Symmetry breaking-induced quasi octahedral sites for direct regeneration of spent lithium-ion battery cathodes

Recycling spent lithium-ion batteries is essential for alleviating resource shortages and environmental pollution, with cathode material recovery being especially significant due to its high content of valuable elements. Relithiation is crucial for the direct regeneration of spent cathodes, and defective structures (Li vacancies, spinel/rock salt) in layered cathodes can only be completely repaired in an environment with adequate Li.
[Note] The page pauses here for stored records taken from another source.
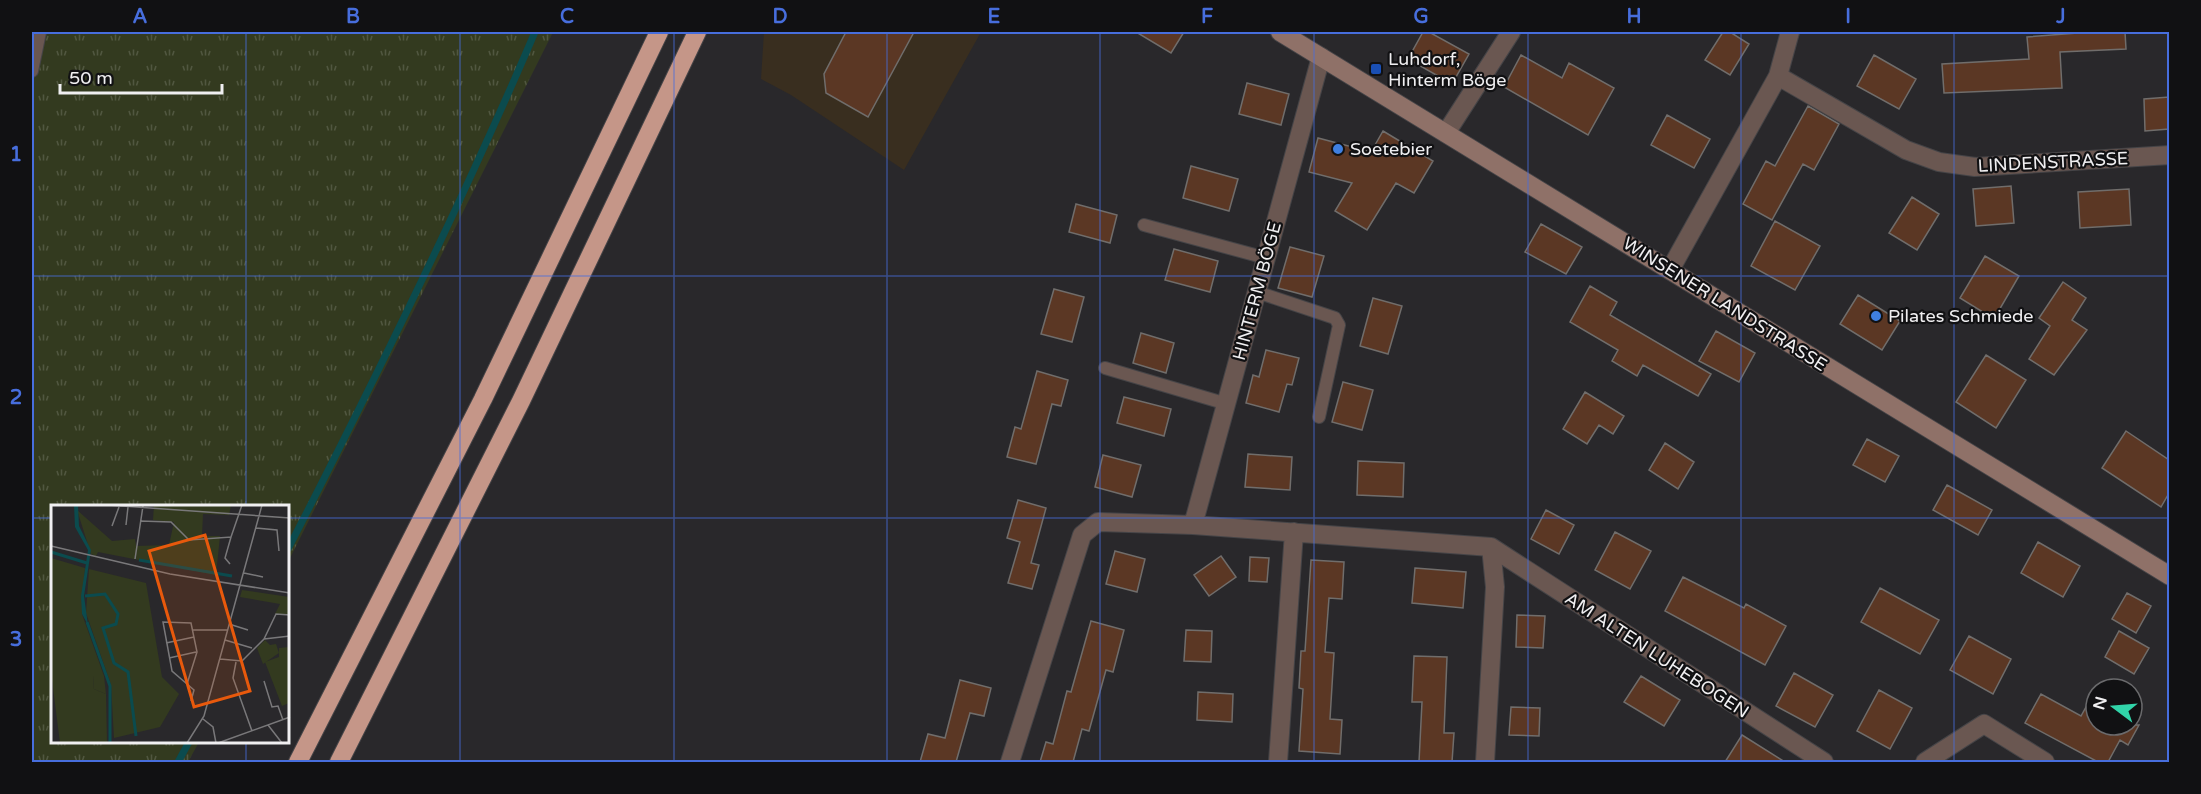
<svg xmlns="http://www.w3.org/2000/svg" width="2201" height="794" viewBox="0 0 2201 794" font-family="'Varela Round',sans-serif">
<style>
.commercial{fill:#392e1f}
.grass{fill:url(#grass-tufts)}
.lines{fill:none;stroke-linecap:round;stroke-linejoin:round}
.stream{stroke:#0b4b4e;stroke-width:7}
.building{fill:#5b3724;stroke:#706d6b;stroke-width:1.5}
.service-casing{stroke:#454447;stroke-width:14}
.minor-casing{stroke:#454447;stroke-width:20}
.secondary-casing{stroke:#454447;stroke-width:20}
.motorway-casing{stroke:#454447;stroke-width:20}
.service{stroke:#6a5751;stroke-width:12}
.minor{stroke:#6a5751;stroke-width:18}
.secondary{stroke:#8f7168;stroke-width:18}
.motorway{stroke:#c59688;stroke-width:18}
.grid{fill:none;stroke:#476edd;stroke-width:1.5;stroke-opacity:0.55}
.transit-dot{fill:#1a4fb4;stroke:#111113;stroke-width:2}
.shop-dot{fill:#3f7fe0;stroke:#111113;stroke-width:2}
.labels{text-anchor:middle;stroke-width:4.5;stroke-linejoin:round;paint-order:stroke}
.poi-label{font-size:18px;fill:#f0eff1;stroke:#111113;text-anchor:start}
.street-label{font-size:18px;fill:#f0eff1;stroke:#111113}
.inset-river{fill:none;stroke:#0b4b4e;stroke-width:3}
.inset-road{fill:none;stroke:#79787a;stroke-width:1.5}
.view{fill:#e8590c;fill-opacity:0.15;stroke:#e8590c;stroke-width:3}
.inset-edge{fill:none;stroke:#f0eff1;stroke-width:3}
.neatline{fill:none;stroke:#476edd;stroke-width:2}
.grid-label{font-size:20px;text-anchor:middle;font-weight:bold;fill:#476edd}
</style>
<defs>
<pattern id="grass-tufts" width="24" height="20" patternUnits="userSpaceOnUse" patternTransform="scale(1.5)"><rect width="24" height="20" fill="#333a1f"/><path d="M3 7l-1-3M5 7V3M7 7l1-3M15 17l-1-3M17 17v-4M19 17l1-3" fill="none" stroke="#515740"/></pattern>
</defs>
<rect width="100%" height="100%" fill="#29282b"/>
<path class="commercial" d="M764 32H981L904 170 791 95 761 79Z"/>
<path class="grass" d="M32 32H553L288 562V506H52V742H199L188 762H32Z"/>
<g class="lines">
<path class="stream" d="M288 549C375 380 460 207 535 32
M178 762 189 742"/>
</g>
<path class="building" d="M846 32H914L868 117 826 93 824 74Z
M1136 32H1184L1171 53Z
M1423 32H1429L1469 54 1452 84 1408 59Z
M1723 32H1730L1749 44 1730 75 1705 60Z
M2091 32H2125L2126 49 2060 52 2062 88 1944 93 1942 64 2029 59 2027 37Z
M1521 55 1562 78 1569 63 1614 88 1588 135 1504 87Z
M1874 55 1916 79 1899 109 1857 86Z
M1247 83 1289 94 1281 125 1239 114Z
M2169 97V129L2145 131 2144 99Z
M1808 106 1839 124 1814 170 1803 164 1772 220 1743 204 1766 161 1775 166Z
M1667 115 1710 139 1694 168 1651 145Z
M1383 131 1433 161 1414 193 1396 183 1367 230 1335 211 1352 183 1309 172 1318 138 1371 152Z
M1191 166 1238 179 1229 211 1183 198Z
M2011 186 2014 223 1976 226 1973 189Z
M2129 189 2131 225 2080 228 2078 192Z
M1912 197 1939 214 1917 250 1889 233Z
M1076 204 1117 215 1110 243 1069 232Z
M1775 221 1820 246 1795 290 1751 266Z
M1541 224 1582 247 1566 274 1525 252Z
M1290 247 1324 256 1312 297 1278 288Z
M1174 249 1218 261 1210 292 1165 280Z
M1985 256 2019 276 1994 319 1960 298Z
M2063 282 2086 298 2072 320 2087 330 2054 375 2029 359 2050 326 2039 318Z
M1590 286 1617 302 1610 315 1711 374 1698 396 1643 365 1637 376 1612 361 1618 350 1570 322Z
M1054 289 1084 297 1072 342 1041 334Z
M1858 295 1900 321 1882 350 1840 324Z
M1373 298 1402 306 1388 354 1360 346Z
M1716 331 1755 353 1739 382 1699 361Z
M1141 333 1174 343 1166 373 1133 363Z
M1266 350 1299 358 1292 385 1287 384 1279 412 1246 403 1253 375 1259 377Z
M1986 355 2026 380 1996 428 1956 402Z
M1037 371 1068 380 1061 406 1052 404 1036 464 1007 457 1015 427 1021 429Z
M1343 382 1373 390 1362 430 1332 422Z
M1585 392 1624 416 1613 434 1599 425 1587 444 1563 429Z
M1124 397 1171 409 1164 436 1117 423Z
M2126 431 2169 460V493L2161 507 2102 468Z
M1867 439 1899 456 1885 482 1853 465Z
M1665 443 1694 462 1678 489 1649 470Z
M1248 454 1292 457 1290 490 1245 487Z
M1103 455 1141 465 1132 497 1095 487Z
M1358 461 1404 463 1403 497 1357 495Z
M1947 485 1992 510 1978 535 1933 510Z
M1018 500 1046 508 1031 563 1039 565 1032 589 1008 583 1020 542 1007 538Z
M1546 510 1574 525 1559 554 1531 539Z
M1615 532 1651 551 1630 589 1595 570Z
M2038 542 2080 566 2063 597 2021 573Z
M1115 551 1145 559 1137 592 1106 584Z
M1221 556 1236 577 1209 596 1194 575Z
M1250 557 1269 558 1267 582 1249 581Z
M1311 560 1344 562 1342 599 1329 598 1325 652 1334 653 1330 719 1342 720 1340 754 1299 751 1303 689 1299 688 1301 651H1305Z
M1415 568 1466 572 1463 608 1412 603Z
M1683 577 1744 608 1746 604 1786 626 1765 665 1665 611Z
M1880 588 1939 620 1920 654 1861 622Z
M2127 593 2151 606 2136 633 2112 619Z
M1517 615 1545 616 1543 648 1516 647Z
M1091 621 1124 630 1113 672 1106 670 1089 731 1082 729 1073 762H1040L1046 742 1053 744 1067 691 1071 692Z
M1186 630 1212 631 1211 662 1184 661Z
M2119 631 2149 648 2134 674 2105 657Z
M1969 636 2011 659 1993 694 1950 670Z
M1414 656 1447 657 1444 733H1454L1452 762H1419L1422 702H1412Z
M1794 673 1833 695 1815 727 1776 706Z
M1641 676 1680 700 1664 726 1624 702Z
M960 680 991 688 984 716 970 713 956 762H920L928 734 945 738Z
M2096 689V725H2139L2128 745 2120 740 2108 762H2098L2025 723 2041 694 2081 716Z
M1879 690 1912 708 1890 749 1857 731Z
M1198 692 1233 694 1232 722 1197 720Z
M1511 707 1540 708 1539 736 1509 735Z
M1742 735 1785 762H1725Z"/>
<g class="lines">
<g class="service-casing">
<path id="service" d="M32 71 40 32
M1144 225 1266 258
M1257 292 1335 318 1339 325 1319 417
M1105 368 1227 404"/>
</g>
<g class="minor-casing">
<path id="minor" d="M1778 76 1906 150 1939 162 1975 167 2170 155
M1446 133 1511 32
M1670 270 1778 76 1790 32
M1193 525 1321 57
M1010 762 1082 535 1098 522 1193 525 1491 547 1824 762
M1278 762 1294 532
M1485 762 1495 587 1491 547
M1925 762 1984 724 2045 762"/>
</g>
<g class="secondary-casing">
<path id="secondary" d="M1280 32 2170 576"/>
</g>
<g class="motorway-casing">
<path id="motorway" d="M298 762 483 399 659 32
M339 762 521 401 697 32"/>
</g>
<use href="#service" class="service"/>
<use href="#minor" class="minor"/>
<use href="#secondary" class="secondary"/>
<use href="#motorway" class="motorway"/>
</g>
<path class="grid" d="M246 32V506M460 32V762M674 32V762M887 32V762M1100 32V762M1314 32V762M1528 32V762M1741 32V762M1954 32V762M32 276H2170M32 518H52M288 518H2170M246 742V762"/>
<rect class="transit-dot" x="1370" y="63" width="12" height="12" rx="3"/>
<g class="shop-dot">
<circle cx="1338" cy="149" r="6"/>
<circle cx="1876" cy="316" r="6"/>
</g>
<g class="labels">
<g class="poi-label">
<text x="1388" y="65">Luhdorf,<tspan x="1388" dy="21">Hinterm Böge</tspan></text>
<text x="1350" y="155">Soetebier</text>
<text x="1888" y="322">Pilates Schmiede</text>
</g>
<g class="street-label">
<text transform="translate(2053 162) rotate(-3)" y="6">LINDENSTRASSE</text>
<text transform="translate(1257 291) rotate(-75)" y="6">HINTERM BÖGE</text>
<text transform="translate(1725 304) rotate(32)" y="6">WINSENER LANDSTRASSE</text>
<text transform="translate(1657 655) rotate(33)" y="6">AM ALTEN LUHEBOGEN</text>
</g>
</g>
<g transform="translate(51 505)">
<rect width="238" height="238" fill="#29282b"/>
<path d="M103 0H180L178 10 152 9 151 31H169L165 70 47 47 45 51 40 49 26 5 61 36 84 34 85 41 118 40 123 17 102 15ZM0 53 34 63 31 109 53 171H42L43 184 55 189 56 238H9L0 167ZM38 64 95 78 111 172 128 189 109 222 63 233 60 180 35 108ZM191 85 238 92V109H224L229 99 189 92ZM214 135 219 140 225 139 228 148 212 159 206 143Z" fill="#333a1f"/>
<path d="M238 142V198L231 201 214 157 228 152V143ZM42 171H53L55 189 43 184Z" fill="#333a1f"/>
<path d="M23 0H27L28 21 40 45 33 91 37 120 31 109 30 91 37 45 24 22Z" fill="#0b4b4e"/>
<path class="inset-river" d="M0 47 36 58M88 55 181 71M34 91 54 89 67 109 65 119 52 123 63 158 77 167 85 231M36 117 59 181V238"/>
<path class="inset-road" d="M57 0 239 13M89 16 120 17 138 35 180 32 174 53 179 59M75 20 77 2M61 21 68 2M205 23 226 25 228 46M180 32 191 0M0 41 119 69 239 88M84 54 92 1M193 68 212 72M178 119 197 125M142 125H176M213 134 239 131M174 135 201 143M115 138 143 132M118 153 145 147M169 154 191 156 213 134 225 109 239 110M185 157 182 173 201 226M213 176 221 202 227 201 232 215M136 179 121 166 112 117 140 118 146 147 136 179 143 185 140 196M152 214 162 222 165 238M217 220 231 238M136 238 153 211 211 0M167 238 239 212"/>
<path class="view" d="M154 30 199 186 143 202 98 46Z"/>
<rect width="238" height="238" class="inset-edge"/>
</g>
<rect width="2201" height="794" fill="none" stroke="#111113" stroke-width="66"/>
<g transform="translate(2114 707) rotate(286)"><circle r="28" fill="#111113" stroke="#6a6a6c" stroke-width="1.5"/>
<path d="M0-4.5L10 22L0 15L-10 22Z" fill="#31d4a9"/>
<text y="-9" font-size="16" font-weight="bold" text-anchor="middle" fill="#f0eff1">N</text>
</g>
<path d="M60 84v9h162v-9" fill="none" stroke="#f0eff1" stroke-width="3"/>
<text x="69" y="84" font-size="18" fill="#f0eff1" stroke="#111113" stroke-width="4.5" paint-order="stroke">50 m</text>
<rect x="33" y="33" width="2135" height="728" class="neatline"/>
<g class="grid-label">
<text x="140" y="23">A</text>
<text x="353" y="23">B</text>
<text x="567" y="23">C</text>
<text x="780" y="23">D</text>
<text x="994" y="23">E</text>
<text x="1207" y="23">F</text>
<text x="1421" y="23">G</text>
<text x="1634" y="23">H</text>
<text x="1848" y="23">I</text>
<text x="2061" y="23">J</text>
<text x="16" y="161">1</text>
<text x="16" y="404">2</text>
<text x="16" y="646">3</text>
</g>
</svg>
However, cathode materials recycled by relithiation suffer the formation of dense spinel/rock salt structure, induced by the migration of transition metals (TMs) to the Li layer and resulting in the creation of TMO₆ octahedron, which hinders Li⁺ transport between adjacent LiO₄ tetrahedra, and further greatly impedes the relithiation of the spent cathodes. Here, we regulated lattice stress at the defect structures to break the lattice symmetry of the unfavorable TMO₆ octahedron and consequently form a quasi LiO₆ octahedral sites with a low Li⁺ transport energy barrier. This approach ensures a Li-sufficient environment, facilitating the effective relithiation and structural repair of spent cathodes. The combination of theoretical calculations and experimental approaches proves the advantage of symmetry breaking over the traditional relithiation process in repairing the structure of spent cathodes. The proposed repair strategy paves the way for the exploration of more efficient repair methods for spent cathode materials. (Figure presented.)